Conversely, it would hold students accountable for their regression or lack of engagement.
For teachers, it meant that the data needed to be collated, centralised, and communicated without the need for interpretation, so that they could understand each student's strengths and areas for improvement.
To allow for this, data was exported into a simple document – the ‘Literacy Continuum'. This document became pivotal to the success of the program.
The Literacy Continuum was designed to collate and track each student's literacy assessment data, as well as allowing a teacher to discuss the results and possible actions for improvement with each student. It was a complete summary of the student's literacy competencies. It also provided a summary of the students' On Demand assessment, NAPLAN results, and their English teachers' judgements.

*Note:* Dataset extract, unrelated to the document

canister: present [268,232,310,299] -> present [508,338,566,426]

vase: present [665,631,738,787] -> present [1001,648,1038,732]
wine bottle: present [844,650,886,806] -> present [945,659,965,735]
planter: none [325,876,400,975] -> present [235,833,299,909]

A copy was to be provided to parents with each term report. Classroom teachers were also given access to each student's Literacy Continuum to assist with tailoring instruction and communicating with students.
After gaining Principal Caramarco's support for the program I recognised that, in practice, it would not be that easy to implement. Staff would need to be developed and supported in its integration.
In the next article, Andrew Nicholls shares how he got fellow staff on board and outlines the program's impact on the college, its teachers, and students.
Is there a literacy program at your school? If so, are all teachers part of the program, rather than just literacy teachers?
Is the data shared with students to show what they are learning, why they are learning it, and how they are improving?
Do teachers use the data to understand each students' strenths and areas for improvement?